After that you can make predictions, using the package:
```
from titanic_model.predict import make_prediction

# Example input
input_dict = {'PassengerId': [0], 'Pclass': [1], 'Name': ['Snyder, Mrs. John Pillsbury (Nelle Stevenson)'], 
              'Sex': ['female'], 'Age': [23], 'SibSp': [1], 'Parch': [0], 'Ticket': [21228], 'Fare': [82.2667], 
              'Cabin': ['B45'], 'Embarked': ['S']}

result = make_prediction(input_data=input_dict)

print(result)
```

## Web application
Link to the app: https://github.com/Emilien-mipt/titanic-webapp

Link to the corresponding Heroku link: https://titanicwebapp.herokuapp.com/

## CI (Continuous Integration)
CI has been added to the project using Github Actions in order to automate package testing step and upload to PyPI step.

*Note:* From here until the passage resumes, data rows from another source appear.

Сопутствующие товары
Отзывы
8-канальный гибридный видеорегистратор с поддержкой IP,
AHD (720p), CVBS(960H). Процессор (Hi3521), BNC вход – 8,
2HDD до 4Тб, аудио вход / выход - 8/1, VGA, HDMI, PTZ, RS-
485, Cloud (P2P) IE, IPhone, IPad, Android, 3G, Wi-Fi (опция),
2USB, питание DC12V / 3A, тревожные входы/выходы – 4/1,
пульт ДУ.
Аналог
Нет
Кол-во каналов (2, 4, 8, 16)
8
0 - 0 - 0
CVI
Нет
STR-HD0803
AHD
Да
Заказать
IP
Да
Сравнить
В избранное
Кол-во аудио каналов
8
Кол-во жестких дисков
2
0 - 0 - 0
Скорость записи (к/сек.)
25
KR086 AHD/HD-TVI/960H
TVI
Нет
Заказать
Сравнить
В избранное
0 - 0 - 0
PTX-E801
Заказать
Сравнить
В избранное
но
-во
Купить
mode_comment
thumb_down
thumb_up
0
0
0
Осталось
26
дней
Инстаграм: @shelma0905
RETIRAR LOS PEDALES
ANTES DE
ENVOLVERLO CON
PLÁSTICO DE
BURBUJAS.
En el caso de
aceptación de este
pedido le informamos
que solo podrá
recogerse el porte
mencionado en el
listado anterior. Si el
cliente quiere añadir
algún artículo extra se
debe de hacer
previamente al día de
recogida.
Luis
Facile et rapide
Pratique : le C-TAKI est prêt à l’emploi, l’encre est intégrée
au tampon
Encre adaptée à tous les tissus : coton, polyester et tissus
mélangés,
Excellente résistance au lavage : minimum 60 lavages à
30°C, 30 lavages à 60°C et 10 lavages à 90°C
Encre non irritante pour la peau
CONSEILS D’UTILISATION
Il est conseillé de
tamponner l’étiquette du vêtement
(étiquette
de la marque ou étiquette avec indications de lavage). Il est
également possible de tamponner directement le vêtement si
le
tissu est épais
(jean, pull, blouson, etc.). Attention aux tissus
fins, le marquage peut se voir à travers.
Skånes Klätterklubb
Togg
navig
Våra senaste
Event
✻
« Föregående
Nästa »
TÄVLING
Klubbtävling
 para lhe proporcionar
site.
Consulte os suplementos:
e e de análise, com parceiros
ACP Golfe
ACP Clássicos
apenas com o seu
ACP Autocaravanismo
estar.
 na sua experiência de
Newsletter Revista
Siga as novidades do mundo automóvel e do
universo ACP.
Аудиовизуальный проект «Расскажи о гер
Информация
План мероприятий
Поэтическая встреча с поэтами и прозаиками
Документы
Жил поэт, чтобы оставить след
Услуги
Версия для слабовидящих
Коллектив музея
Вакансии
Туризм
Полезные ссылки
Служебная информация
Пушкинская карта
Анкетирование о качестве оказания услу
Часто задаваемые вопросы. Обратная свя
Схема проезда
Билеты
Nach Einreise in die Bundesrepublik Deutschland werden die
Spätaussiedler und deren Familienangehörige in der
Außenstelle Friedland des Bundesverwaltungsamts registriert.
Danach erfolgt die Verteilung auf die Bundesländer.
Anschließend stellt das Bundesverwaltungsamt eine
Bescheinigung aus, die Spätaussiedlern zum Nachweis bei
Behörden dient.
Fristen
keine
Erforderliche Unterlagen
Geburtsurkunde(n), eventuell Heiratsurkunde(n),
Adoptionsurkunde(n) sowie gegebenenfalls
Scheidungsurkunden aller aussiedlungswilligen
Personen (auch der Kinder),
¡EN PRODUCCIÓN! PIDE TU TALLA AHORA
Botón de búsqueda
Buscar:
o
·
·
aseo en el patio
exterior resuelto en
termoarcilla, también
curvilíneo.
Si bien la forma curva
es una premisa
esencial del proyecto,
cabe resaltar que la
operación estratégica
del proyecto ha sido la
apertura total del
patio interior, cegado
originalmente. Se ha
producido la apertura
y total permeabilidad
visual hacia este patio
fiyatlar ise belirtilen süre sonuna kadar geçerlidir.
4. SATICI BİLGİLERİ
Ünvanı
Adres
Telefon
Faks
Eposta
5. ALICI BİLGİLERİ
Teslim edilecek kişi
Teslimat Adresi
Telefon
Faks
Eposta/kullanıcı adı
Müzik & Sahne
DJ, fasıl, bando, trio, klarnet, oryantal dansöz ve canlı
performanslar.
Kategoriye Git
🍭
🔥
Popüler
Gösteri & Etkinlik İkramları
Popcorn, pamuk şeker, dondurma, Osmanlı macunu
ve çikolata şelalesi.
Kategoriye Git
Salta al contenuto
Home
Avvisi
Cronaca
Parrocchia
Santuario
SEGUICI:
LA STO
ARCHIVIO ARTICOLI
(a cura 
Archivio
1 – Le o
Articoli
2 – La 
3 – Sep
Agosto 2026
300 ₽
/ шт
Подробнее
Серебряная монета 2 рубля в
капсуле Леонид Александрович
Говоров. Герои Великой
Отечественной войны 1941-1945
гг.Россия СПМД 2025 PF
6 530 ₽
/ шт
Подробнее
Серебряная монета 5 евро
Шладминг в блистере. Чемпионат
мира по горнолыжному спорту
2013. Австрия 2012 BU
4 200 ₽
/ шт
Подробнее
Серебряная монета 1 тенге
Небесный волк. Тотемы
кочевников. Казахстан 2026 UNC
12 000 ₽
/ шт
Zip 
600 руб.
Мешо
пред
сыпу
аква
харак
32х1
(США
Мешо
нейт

The files that stand for CI are located in `./github/workflows/` directory. `CI.yml` file stands for automatic testing of the package every pull-request and push to the main branch, while `PyPI.yml` file is responsible for the automatic upload of the package to the PyPI every time the release is made for the corresponding version of the package.